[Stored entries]
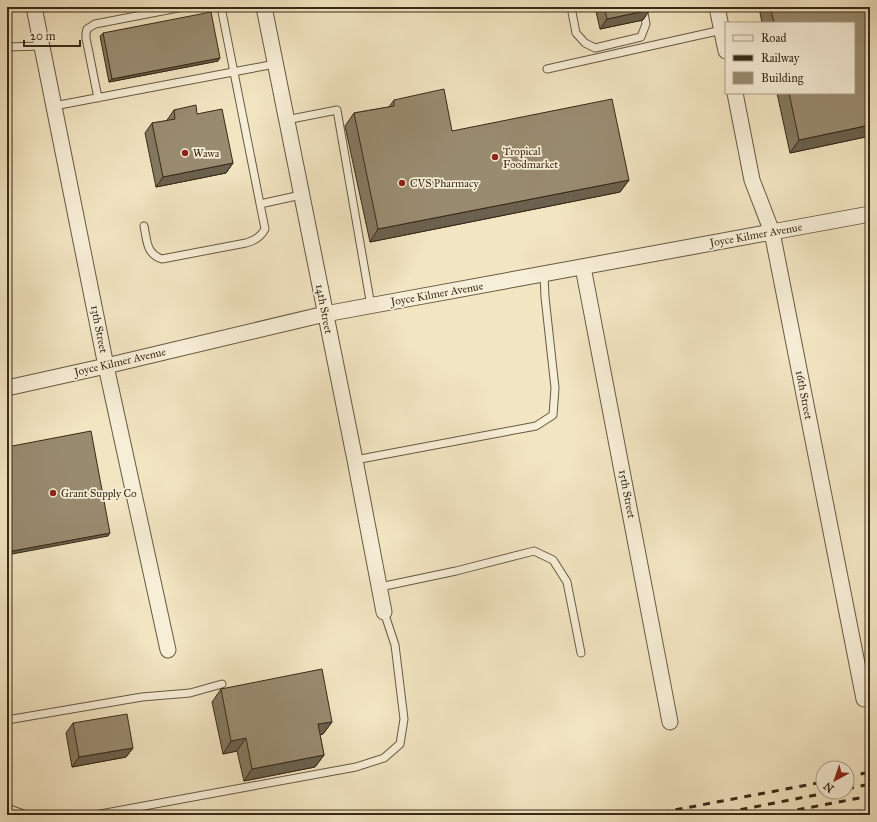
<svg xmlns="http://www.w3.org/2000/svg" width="877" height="822" viewBox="0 0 877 822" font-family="'IM FELL Great Primer',serif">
	<rect width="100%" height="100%" fill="#f2e5c2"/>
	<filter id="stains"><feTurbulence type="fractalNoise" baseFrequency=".005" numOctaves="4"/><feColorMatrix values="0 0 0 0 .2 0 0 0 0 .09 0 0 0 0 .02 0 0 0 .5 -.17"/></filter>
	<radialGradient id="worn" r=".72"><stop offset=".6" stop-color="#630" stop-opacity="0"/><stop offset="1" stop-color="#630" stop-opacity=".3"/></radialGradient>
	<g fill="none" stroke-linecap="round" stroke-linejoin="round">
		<g stroke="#665942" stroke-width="9">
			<path id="lane" d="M571,7L576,33L585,43L595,48L641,37L646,24L643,7
				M7,47L42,46
				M547,69L722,30
				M98,98L86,38V33L87,29L95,24L183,7
				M54,106L275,64
				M286,120L337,110L371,306
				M260,204L301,195
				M144,226C147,240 146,254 162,259L246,243C254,241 261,237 265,229L221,7
				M355,460L536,426L553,415L555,388L545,297L544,274
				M380,587L456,571L534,551L553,560L567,582L581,653
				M7,720L142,697L190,693L222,684
				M7,807L10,809L26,815
				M95,815L356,767L384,758L400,744L404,719L395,645L384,612"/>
		</g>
		<g stroke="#665942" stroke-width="17">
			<path id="street" d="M34,7L106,366L168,650
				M264,7L355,460L384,612
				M717,7L726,51
				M735,93L752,180L772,232L864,699
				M583,267L670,722
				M7,388L106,366L325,314L772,232L870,214"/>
		</g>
		<use href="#lane" stroke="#f7eed7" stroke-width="7"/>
		<use href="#street" stroke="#f7eed7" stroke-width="15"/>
		<path stroke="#382a17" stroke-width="3" stroke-dasharray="7 7" stroke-linecap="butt" d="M847,777L870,772
			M847,789L870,784
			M648,815L823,782
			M713,815L831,792
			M770,815L870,796
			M839,815L870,809"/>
	</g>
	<path fill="#847860" stroke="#382a17" d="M595,7H649L643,20L600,29Z
		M759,7H870V136L790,153L777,93H854V23H762Z
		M103,33L218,61L109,82L100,36Z
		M394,100L452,131L629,180L620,192L370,242L345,126L354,113L389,107Z
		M174,110L197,114L233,163L226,173L156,187L145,133L152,123L167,121V120Z
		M221,689L332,722L323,734L320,735L324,755L315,767L244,781L237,751L223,754L212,702Z
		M73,723L133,748L126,757L72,767L66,733Z"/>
	<path fill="#6b614e" stroke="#382a17" d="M650,10L643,20L600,29L607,19Z
		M220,58L218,61L109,82L112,79Z
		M870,125V136L790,153L799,140Z
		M233,163L226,173L156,187L163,177Z
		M629,180L620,192L370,242L378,229Z
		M110,533L108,536L7,555V552Z
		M332,722L323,734L309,737L318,724Z
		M246,738L237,751L223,754L231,741Z
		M133,748L126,757L72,767L79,757Z
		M324,755L315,767L244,781L252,769Z"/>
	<path fill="#998b70" stroke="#382a17" d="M604,7H649L650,10L607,19Z
		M770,7H870V125L799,140L789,93H854V23H774Z
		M211,12L220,58L112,79L103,33Z
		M444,89L452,131L612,99L629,180L378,229L354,113L394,106V100Z
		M196,105L197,114L222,109L233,163L163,177L152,123L175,119L174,110Z
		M91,431L110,533L7,552V447Z
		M322,669L332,722L318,724L324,755L252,769L246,738L231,741L221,689Z
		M127,714L133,748L79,757L73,723Z"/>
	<g fill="#8f2418" stroke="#f7eed7" stroke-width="1.5">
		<circle cx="185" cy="153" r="4"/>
		<circle cx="495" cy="157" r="4"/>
		<circle cx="402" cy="183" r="4"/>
		<circle cx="53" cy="493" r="4"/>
	</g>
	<g text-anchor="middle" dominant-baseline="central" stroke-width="3.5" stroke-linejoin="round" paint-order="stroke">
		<g font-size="11" fill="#382a17" stroke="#f7eed7" text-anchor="start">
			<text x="503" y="151">Tropical<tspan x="503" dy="13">Foodmarket</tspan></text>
			<text x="193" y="153">Wawa</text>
			<text x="410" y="183">CVS Pharmacy</text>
			<text x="61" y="493">Grant Supply Co</text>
		</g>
		<g font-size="11" fill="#382a17" stroke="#f7eed7">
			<text transform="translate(756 235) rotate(-10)">Joyce Kilmer Avenue</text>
			<text transform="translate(437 294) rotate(-10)">Joyce Kilmer Avenue</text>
			<text transform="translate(324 309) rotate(79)">14th Street</text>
			<text transform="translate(99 329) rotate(79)">13th Street</text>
			<text transform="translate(120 362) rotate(-13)">Joyce Kilmer Avenue</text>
			<text transform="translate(804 395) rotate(79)">16th Street</text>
			<text transform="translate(627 494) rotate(79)">15th Street</text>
		</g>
	</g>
	<rect width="877" height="822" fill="none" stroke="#f2e5c2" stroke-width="24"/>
	<rect x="8" y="8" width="861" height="806" fill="none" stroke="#382a17" stroke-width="2"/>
	<rect x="12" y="12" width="853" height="798" fill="none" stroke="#382a17"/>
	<rect x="725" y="22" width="130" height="72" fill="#f7eed7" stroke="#aba08a"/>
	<rect x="733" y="35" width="20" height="6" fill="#f7eed7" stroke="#aba08a"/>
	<text x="761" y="42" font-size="12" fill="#382a17">Road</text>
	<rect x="733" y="55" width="20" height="6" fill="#382a17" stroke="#aba08a"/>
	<text x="761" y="62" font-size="12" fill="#382a17">Railway</text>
	<rect x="733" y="72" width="20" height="12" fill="#998b70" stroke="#aba08a"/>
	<text x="761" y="82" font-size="12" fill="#382a17">Building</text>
	<g transform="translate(835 780) rotate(220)"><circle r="19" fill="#f7eed7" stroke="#aba08a"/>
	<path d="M0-3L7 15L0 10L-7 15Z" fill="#8f2418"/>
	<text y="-6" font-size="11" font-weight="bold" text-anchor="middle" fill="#382a17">N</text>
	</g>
	<path d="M24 40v6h56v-6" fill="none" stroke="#382a17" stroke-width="2"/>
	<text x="30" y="40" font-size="12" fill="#382a17" stroke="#f7eed7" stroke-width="3" paint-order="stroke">20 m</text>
	<rect width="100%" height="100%" filter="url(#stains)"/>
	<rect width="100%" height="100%" fill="url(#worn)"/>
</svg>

### Task instructions:
The word "anchor" appears in some lines of the data; state how many such lines there are, and nothing further.

### Result of the exercise:
3